=== TASK TO COMPLETE ===
Start at the top of the records below and copy them exactly to the end.

Stored data entries:
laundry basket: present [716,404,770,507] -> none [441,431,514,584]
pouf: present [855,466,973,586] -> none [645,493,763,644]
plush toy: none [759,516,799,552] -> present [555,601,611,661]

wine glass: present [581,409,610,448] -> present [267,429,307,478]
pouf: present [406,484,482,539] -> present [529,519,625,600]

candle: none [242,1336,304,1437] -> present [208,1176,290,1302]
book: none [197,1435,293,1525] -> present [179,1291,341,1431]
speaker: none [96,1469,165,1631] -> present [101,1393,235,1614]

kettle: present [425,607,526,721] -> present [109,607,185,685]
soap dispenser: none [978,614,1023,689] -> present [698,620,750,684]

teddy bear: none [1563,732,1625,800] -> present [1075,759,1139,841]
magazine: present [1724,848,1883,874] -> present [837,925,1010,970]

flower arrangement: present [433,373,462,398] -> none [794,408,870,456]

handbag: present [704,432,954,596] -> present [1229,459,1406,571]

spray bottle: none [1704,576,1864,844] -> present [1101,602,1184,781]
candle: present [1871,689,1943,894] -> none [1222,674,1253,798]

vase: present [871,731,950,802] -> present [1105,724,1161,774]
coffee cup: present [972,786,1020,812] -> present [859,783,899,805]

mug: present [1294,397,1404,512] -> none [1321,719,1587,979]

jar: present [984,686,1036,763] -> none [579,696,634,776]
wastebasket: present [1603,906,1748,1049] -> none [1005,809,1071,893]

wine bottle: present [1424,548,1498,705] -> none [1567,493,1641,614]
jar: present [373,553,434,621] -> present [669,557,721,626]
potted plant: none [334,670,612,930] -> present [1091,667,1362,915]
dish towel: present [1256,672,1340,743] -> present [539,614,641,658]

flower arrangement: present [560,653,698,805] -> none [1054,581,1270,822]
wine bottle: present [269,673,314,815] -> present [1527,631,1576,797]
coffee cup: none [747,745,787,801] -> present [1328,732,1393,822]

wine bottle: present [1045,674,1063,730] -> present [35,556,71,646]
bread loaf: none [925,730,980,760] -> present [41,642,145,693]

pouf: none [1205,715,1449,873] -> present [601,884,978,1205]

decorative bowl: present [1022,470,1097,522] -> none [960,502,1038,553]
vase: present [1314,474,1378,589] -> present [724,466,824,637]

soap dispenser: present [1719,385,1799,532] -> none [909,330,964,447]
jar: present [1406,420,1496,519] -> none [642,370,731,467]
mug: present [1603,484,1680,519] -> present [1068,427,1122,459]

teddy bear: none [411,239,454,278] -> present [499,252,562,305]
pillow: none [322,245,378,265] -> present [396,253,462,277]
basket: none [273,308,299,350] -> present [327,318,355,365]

=== REPLY ===
laundry basket: present [716,404,770,507] -> none [441,431,514,584]
pouf: present [855,466,973,586] -> none [645,493,763,644]
plush toy: none [759,516,799,552] -> present [555,601,611,661]

wine glass: present [581,409,610,448] -> present [267,429,307,478]
pouf: present [406,484,482,539] -> present [529,519,625,600]

candle: none [242,1336,304,1437] -> present [208,1176,290,1302]
book: none [197,1435,293,1525] -> present [179,1291,341,1431]
speaker: none [96,1469,165,1631] -> present [101,1393,235,1614]

kettle: present [425,607,526,721] -> present [109,607,185,685]
soap dispenser: none [978,614,1023,689] -> present [698,620,750,684]

teddy bear: none [1563,732,1625,800] -> present [1075,759,1139,841]
magazine: present [1724,848,1883,874] -> present [837,925,1010,970]

flower arrangement: present [433,373,462,398] -> none [794,408,870,456]

handbag: present [704,432,954,596] -> present [1229,459,1406,571]

spray bottle: none [1704,576,1864,844] -> present [1101,602,1184,781]
candle: present [1871,689,1943,894] -> none [1222,674,1253,798]

vase: present [871,731,950,802] -> present [1105,724,1161,774]
coffee cup: present [972,786,1020,812] -> present [859,783,899,805]

mug: present [1294,397,1404,512] -> none [1321,719,1587,979]

jar: present [984,686,1036,763] -> none [579,696,634,776]
wastebasket: present [1603,906,1748,1049] -> none [1005,809,1071,893]

wine bottle: present [1424,548,1498,705] -> none [1567,493,1641,614]
jar: present [373,553,434,621] -> present [669,557,721,626]
potted plant: none [334,670,612,930] -> present [1091,667,1362,915]
dish towel: present [1256,672,1340,743] -> present [539,614,641,658]

flower arrangement: present [560,653,698,805] -> none [1054,581,1270,822]
wine bottle: present [269,673,314,815] -> present [1527,631,1576,797]
coffee cup: none [747,745,787,801] -> present [1328,732,1393,822]

wine bottle: present [1045,674,1063,730] -> present [35,556,71,646]
bread loaf: none [925,730,980,760] -> present [41,642,145,693]

pouf: none [1205,715,1449,873] -> present [601,884,978,1205]

decorative bowl: present [1022,470,1097,522] -> none [960,502,1038,553]
vase: present [1314,474,1378,589] -> present [724,466,824,637]

soap dispenser: present [1719,385,1799,532] -> none [909,330,964,447]
jar: present [1406,420,1496,519] -> none [642,370,731,467]
mug: present [1603,484,1680,519] -> present [1068,427,1122,459]

teddy bear: none [411,239,454,278] -> present [499,252,562,305]
pillow: none [322,245,378,265] -> present [396,253,462,277]
basket: none [273,308,299,350] -> present [327,318,355,365]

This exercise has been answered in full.